■ Written task
Write out the records beneath this line exactly as they appear, minus any images.

Image comparison data:
• • • •
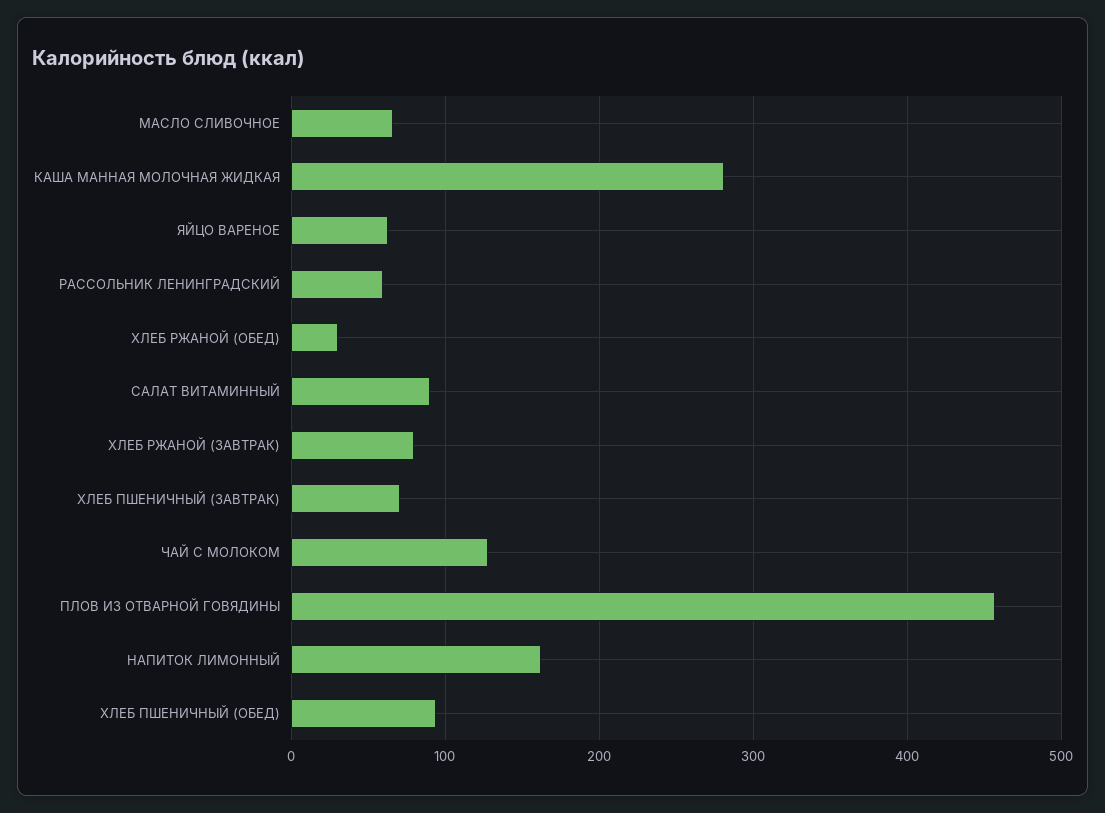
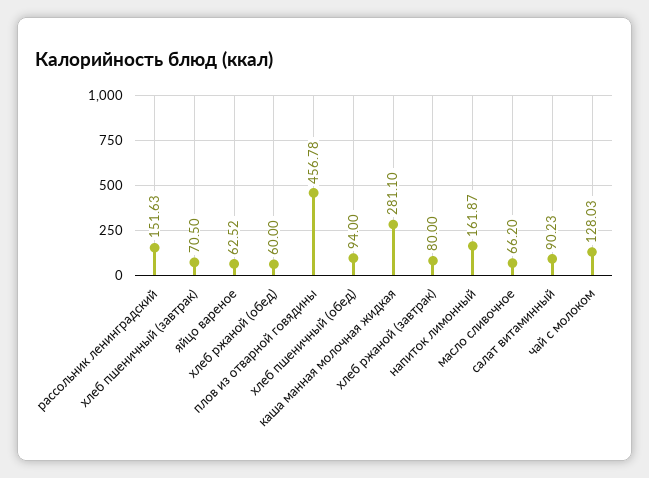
  {
    "МАСЛО СЛИВОЧНОЕ": 66.2,
    "КАША МАННАЯ МОЛОЧНАЯ ЖИДКАЯ": 281.1,
    "ЯЙЦО ВАРЕНОЕ": 62.52,
-   "РАССОЛЬНИК ЛЕНИНГРАДСКИЙ": 60,
+   "РАССОЛЬНИК ЛЕНИНГРАДСКИЙ": 151.63,
-   "ХЛЕБ РЖАНОЙ (ОБЕД)": 30,
+   "ХЛЕБ РЖАНОЙ (ОБЕД)": 60,
    "САЛАТ ВИТАМИННЫЙ": 90.23,
    "ХЛЕБ РЖАНОЙ (ЗАВТРАК)": 80,
    "ХЛЕБ ПШЕНИЧНЫЙ (ЗАВТРАК)": 70.5,
    "ЧАЙ С МОЛОКОМ": 128.03,
    "ПЛОВ ИЗ ОТВАРНОЙ ГОВЯДИНЫ": 456.78,
    "НАПИТОК ЛИМОННЫЙ": 161.87,
    "ХЛЕБ ПШЕНИЧНЫЙ (ОБЕД)": 94
  }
• • • •
■ Solution to the exercise
  {
    "МАСЛО СЛИВОЧНОЕ": 66.2,
    "КАША МАННАЯ МОЛОЧНАЯ ЖИДКАЯ": 281.1,
    "ЯЙЦО ВАРЕНОЕ": 62.52,
-   "РАССОЛЬНИК ЛЕНИНГРАДСКИЙ": 60,
+   "РАССОЛЬНИК ЛЕНИНГРАДСКИЙ": 151.63,
-   "ХЛЕБ РЖАНОЙ (ОБЕД)": 30,
+   "ХЛЕБ РЖАНОЙ (ОБЕД)": 60,
    "САЛАТ ВИТАМИННЫЙ": 90.23,
    "ХЛЕБ РЖАНОЙ (ЗАВТРАК)": 80,
    "ХЛЕБ ПШЕНИЧНЫЙ (ЗАВТРАК)": 70.5,
    "ЧАЙ С МОЛОКОМ": 128.03,
    "ПЛОВ ИЗ ОТВАРНОЙ ГОВЯДИНЫ": 456.78,
    "НАПИТОК ЛИМОННЫЙ": 161.87,
    "ХЛЕБ ПШЕНИЧНЫЙ (ОБЕД)": 94
  }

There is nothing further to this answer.